While fishing is a major part of visiting Guntersville, there are plenty of other attractions and family friendly activities. Three state parks around the lake offer golf, tennis and other activities. At almost any time, our national symbol — the bald eagle — can be circling overhead around the lake. However, the eagles are more prevalent during the winter months.
Camping, hiking, bike riding and other outdoor sports are available in the area. The small-town atmosphere makes visiting the area shops fun and enjoyable.
It’s just that good
Each year there are hundreds of bass tournaments conducted on Lake Guntersville. Some are club events with around 20 or 30 boats each. Others are major derbies with anglers numbering 200 or more. Yet year after year the lake continues to produce heavy limits of bass.

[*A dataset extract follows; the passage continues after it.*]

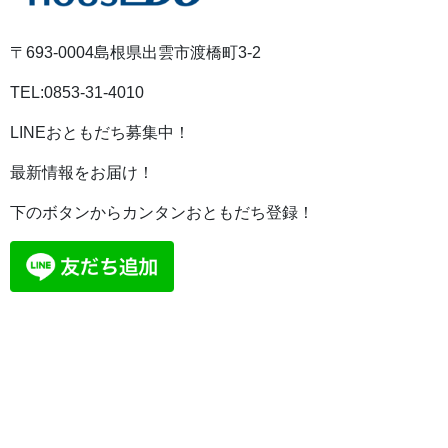
〒693-0004島根県出雲市渡橋町3-2
TEL:0853-31-4010
LINEおともだち募集中！
最新情報をお届け！
下のボタンからカンタンおともだち登録！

A recent FLW Bass Fishing League tournament during the last weekend of April saw the winner bring in 30 pounds of bass with a five-fish limit. The angler with 20 pounds was only in 14th spot. Guntersville is the top lake in the region to catch a bass over the five pound mark.
In 2009, the B.A.S.S. Elite anglers fished the Big G. Four pros broke the 100-pound mark with a 20 fish limit over four days of competition. That is a per fish average of over five pounds each. And it’s not only the pros. Weekend anglers also share in the bounty of the lake. Reports this season have one angler catching two bass over 10 pounds each on separate outings.
“Grass is the life support system of any lake,” says B.A.S.S. pro Gerald Swindle. “If the grass is healthy, the fish will be in good shape,”
Bass may be the main species of attraction on Guntersville, but other fish types are also popular. Crappie, bream, catfish and sauger can also be part of angler’s creel. Any of these species, as well as bass, can be caught year round from the lake.
In February, the Big G will once again get to flaunt her bass fishing exploits when the Bassmaster Classic drops anchor. The top pro bass anglers will be casting for cash and a championship title. The world’s eyes will be attracted and focused on Lake Guntersville. I am sure she won’t disappoint.